Falar de agronegócio exige reverenciar e refletir sobre a importância da cultura negra para o desenvolvimento da agricultura brasileira
Vamos conhecer um pouco da cultura dos quilombolas paulistas, comunidades que começaram a se formar no século 16 a partir dos refúgios dos negros escravizados e que vivem, praticamente, da agricultura familiar.
Mais do que apenas sobrevivência, o plantio, a colheita e a comercialização de alimentos garantem a transmissão das práticas e tradições das comunidades entre gerações, como a relação com a natureza, os laços de parentesco e as manifestações religiosas, de música e dança.

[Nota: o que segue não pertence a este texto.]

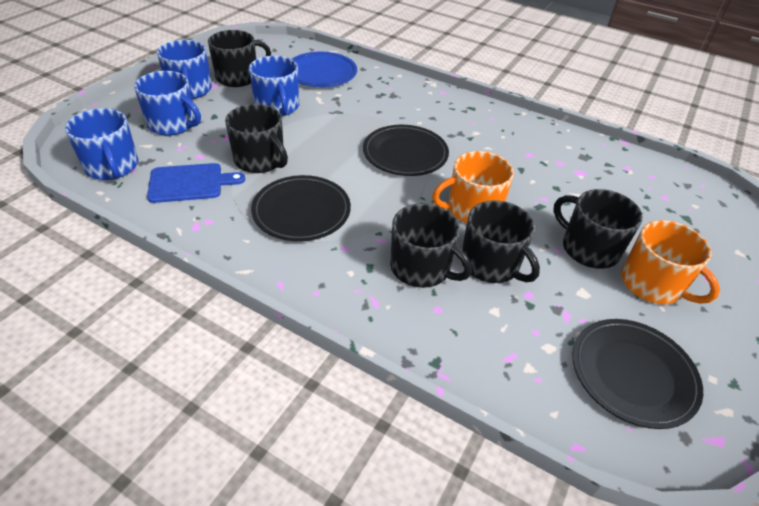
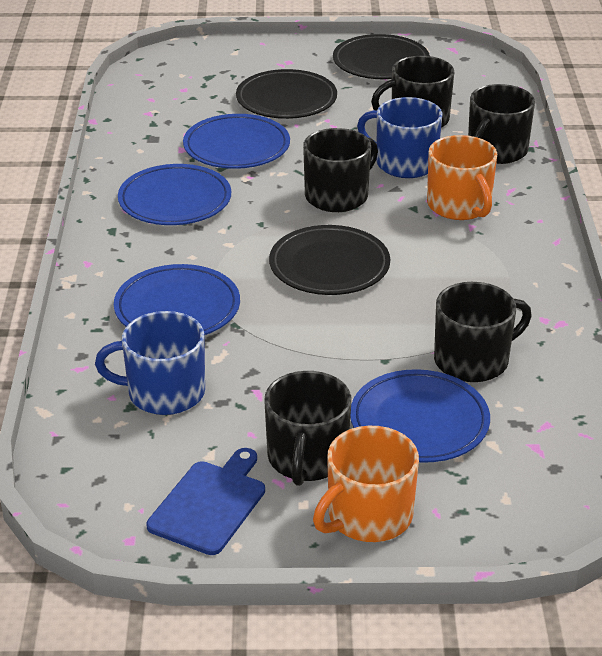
blue mug: [65,108,138,180] [134,71,201,136] [157,40,212,99] [249,56,299,116] = 4 -> [95,311,205,415] [357,97,442,178] = 2
blue plate: [292,52,357,87] = 1 -> [114,264,240,335] [118,164,231,225] [183,114,290,169] [350,369,490,463] = 4

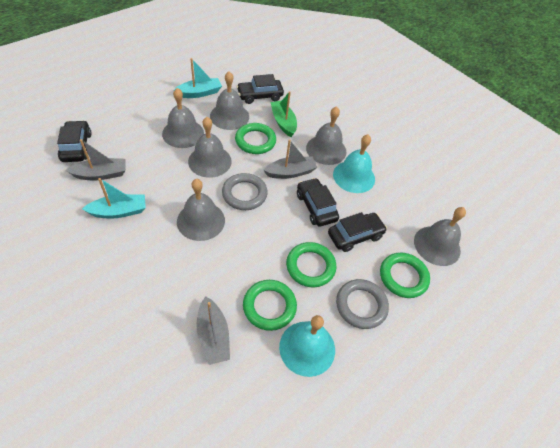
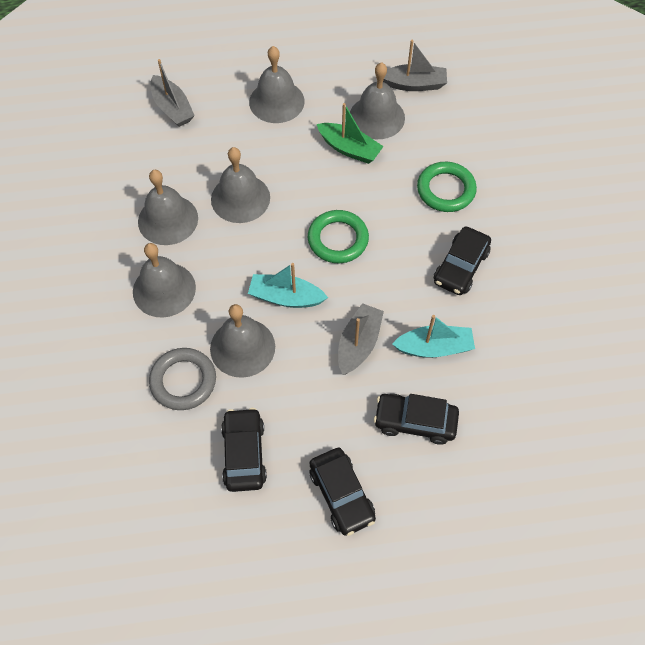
green ring: [235,123,276,154] [243,280,297,331] [286,242,337,287] [380,253,430,298] = 4 -> [308,210,369,263] [417,162,477,212] = 2
grey ring: [222,173,268,210] [336,279,389,329] = 2 -> [149,348,216,410] = 1
turquoise bell: [279,315,335,377] [333,134,375,193] = 2 -> none = 0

Por isso, a agricultura tradicional das Comunidades Quilombolas do Vale do Ribeira, no sul do estado, foi reconhecida como patrimônio cultural do Brasil pelo Instituto do Patrimônio Histórico e Artístico Nacional (Iphan). Segundo o órgão, esse sistema agrícola é “experiência acumulada na pesquisa e observação das dinâmicas ecológicas e resultados de manejo, mas também fruto do repertório de conhecimentos que remontam origens africanas e indígenas”.
Quase cinco séculos após a formação dos quilombos, essas organizações existem de forma expressiva no país. São mais de 2,4 mil comunidades reconhecidas pela Fundação Cultural Palmares. Em São Paulo, cerca de 1,5 mil famílias vivem em quilombos.
No Quilombo Cafundó em Salto de Pirapora existem 38 famílias, que vivem em sua maioria da agricultura e do artesanato, e compartilham o território com o Quilombo Caxambu, que era localizado no município de Sarapuí, extinto na década de 1970. Desde então, convivem no mesmo espaço e desenvolvem um trabalho de turismo com base comunitária, educacional e com imersão cultural.
Hoje, a comunidade vive um momento de superação da escassez que o quilombo viveu. Sofreram muito, mas hoje buscam mais oportunidades para oferecer o trabalho. Para eles é muito importante que olhem com mais carinho para a população quilombola, para terem mais acesso, principalmente em políticas públicas.
O agricultor Ivo Santos, do Quilombo Sapatu, no município de Eldorado, no Vale do Ribeira, destaca a importância da valorização da cultura negra. “O livro didático não conta muito a história do quilombo, então a gente divulga no boca a boca. A consciência negra serve para valorizar a história e as lutas dos quilombos e também para demandar questões sociais, como o título de terra”, comenta o agricultor, que também é coordenador da associação da comunidade do Sapatu.
Além da importância cultural, os quilombos guardam parte importante da história do Brasil. Em Sapatu, por exemplo, começou a ser formada por volta de 1870, por escravos refugiados e brasileiros que buscavam fugir do recrutamento militar para a guerra do Paraguai. No Vale do Ribeira, existem quilombos do século 17 que seguem resistindo aos conflitos sociais e ao apagamento cultural.
A preocupação ambiental na produção agrícola é outra característica dessas comunidades. A região do Vale do Ribeira se destaca pelo alto grau de preservação das matas e pela diversidade ecológica. São mais de 2,1 milhões de hectares de florestas que marcam 23% da Mata Atlântica restante no País. “Nossos antepassados já ensinavam a preservar as fontes de água, os rios, e passamos esse aprendizado de geração para geração. Trabalhamos o turismo e a agricultura com responsabilidade, respeitando a fauna e a flora”, afirma Ivo.
No Sapatu, onde vivem aproximadamente 300 pessoas, a maioria dos alimentos é produzida de forma orgânica. No Cafundó, também, tudo é orgânico, produzido de forma artesanal, utilizando folhas, plantas, ervas. Em 2012, quando recuperaram parte do território de grileiros por meio do Incra, encontraram eucaliptos e um porto de areia para construção civil, e buscam recuperar parte do solo que foi danificado durante alguns anos.
No Estado de São Paulo, existem 62 comunidades remanescentes de quilombos, dentre elas 36 são regularizadas e reconhecidas pelo Incra e pelo Itesp (Instituto de Terras do Estado de São Paulo). Essas comunidades merecem todo o apoio e respeito. São agricultores familiares que produzem alimentos e geram renda para muitas famílias paulistas, mantendo suas ricas tradições.